Im Jahr 2018 erzielten beide populistische Lager zusammen eine deutliche absolute Parlamentsmehrheit. Ihr Versuch, gemeinsam einen Modus Vivendi zu finden, scheiterte ein Jahr später. Seither hält sich „Fünf Sterne“ in einer Zweckallianz mit den ihr zuvor verhassten Sozialisten am Leben, während Salvini nichts unversucht lässt, um vorzeitige Neuwahlen zu erzwingen. Eine Rückkehr der Mitte ist immer noch nicht absehbar.

In Frankreich hat Emmanuel Macron mit seiner Bewegung „En Marche“ die im Niedergang befindlichen Traditionsparteien weitgehend ersetzt und eine neue Mitte aus dem Boden gestampft. Dank des Mehrheitswahlrechts konnte er die Stichwahl um das Präsidentenamt und die Parlamentswahlen 2017 überlegen gewinnen.

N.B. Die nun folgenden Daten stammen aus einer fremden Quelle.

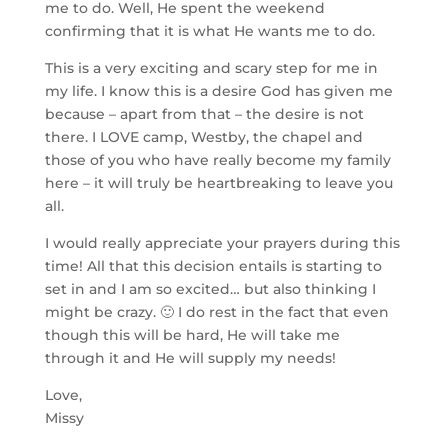
me to do. Well, He spent the weekend
confirming that it is what He wants me to do.
This is a very exciting and scary step for me in
my life. I know this is a desire God has given me
because – apart from that – the desire is not
there. I LOVE camp, Westby, the chapel and
those of you who have really become my family
here – it will truly be heartbreaking to leave you
all.
I would really appreciate your prayers during this
time! All that this decision entails is starting to
set in and I am so excited… but also thinking I
might be crazy. 🙂 I do rest in the fact that even
though this will be hard, He will take me
through it and He will supply my needs!
Love,
Missy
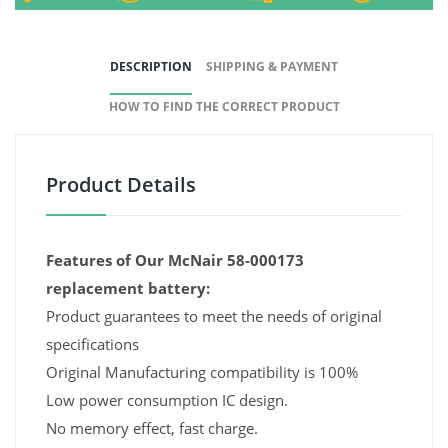
DESCRIPTION
SHIPPING & PAYMENT
HOW TO FIND THE CORRECT PRODUCT
Product Details
Features of Our McNair 58-000173
replacement battery:
Product guarantees to meet the needs of original
specifications
Original Manufacturing compatibility is 100%
Low power consumption IC design.
No memory effect, fast charge.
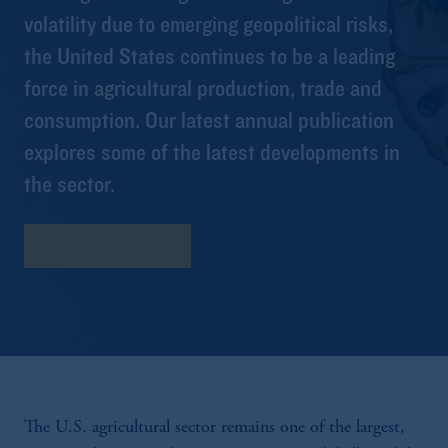
volatility due to emerging geopolitical risks,
the United States continues to be a leading
force in agricultural production, trade and
consumption. Our latest annual publication
explores some of the latest developments in
the sector.
Download Report
The U.S. agricultural sector remains one of the largest,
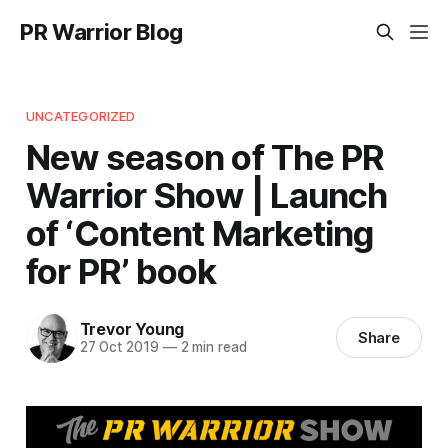
PR Warrior Blog
UNCATEGORIZED
New season of The PR
Warrior Show | Launch
of ‘Content Marketing
for PR’ book
Trevor Young
Share
27 Oct 2019
—
2 min read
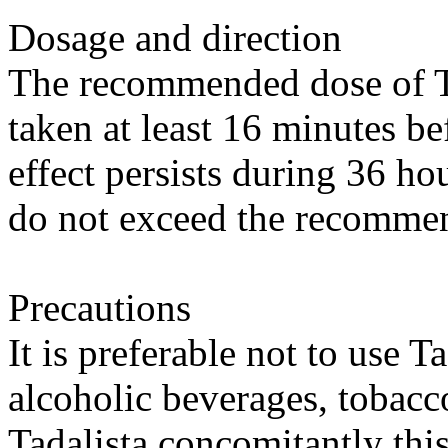
Dosage and direction
The recommended dose of Ta
taken at least 16 minutes be
effect persists during 36 ho
do not exceed the recomme
Precautions
It is preferable not to use T
alcoholic beverages, tobacc
Tadalista concomitantly this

Dennoch ist seine Position schwächer als es auf den ersten Blick erscheint. Im ersten Wahlgang zur Präsidentenwahl hatte er als stärkster Einzelkandidat nur 24 Prozent der Stimmen für sich verbuchen können. Mit 21,3 Prozent lag Marine Le Pen vom damaligen Front National auf Platz 2, weitere fast 20 Prozent erzielte der Linksextreme Jean-Luc Mélenchon, der damit nur knapp hinter dem konservativen Kandidaten Francois Fillon landete.

Niederlande: Bündnisse mit rechten und religiösen Parteien immer wahrscheinlicher

Mittlerweile hat die traditionelle Rechte weiter an Boden verloren und mehrere ihrer Spitzenpolitiker wechselten ins Lager von Le Pen, die den alten Front National in den Rassemblement National (RN) überführte, der als moderater und anschlussfähiger gilt. Macron hingegen hat sich vor allem auf der äußersten Linken Feinde gemacht, weshalb er auch von deren Seite unter Druck geraten könnte.

Die „Welt“ erwähnt in ihrer Analyse auch die Situation in den Niederlanden, wo das extreme Verhältniswahlrecht traditionell kaum Mehrheiten abseits heterogener Mehrparteienbündnisse zulässt. Derzeit sind dort 13 Parteien in der Zweiten Kammer vertreten, stärkste Partei wurde 2017 die rechtsliberale VVD mit gerade einmal 21,3 Prozent.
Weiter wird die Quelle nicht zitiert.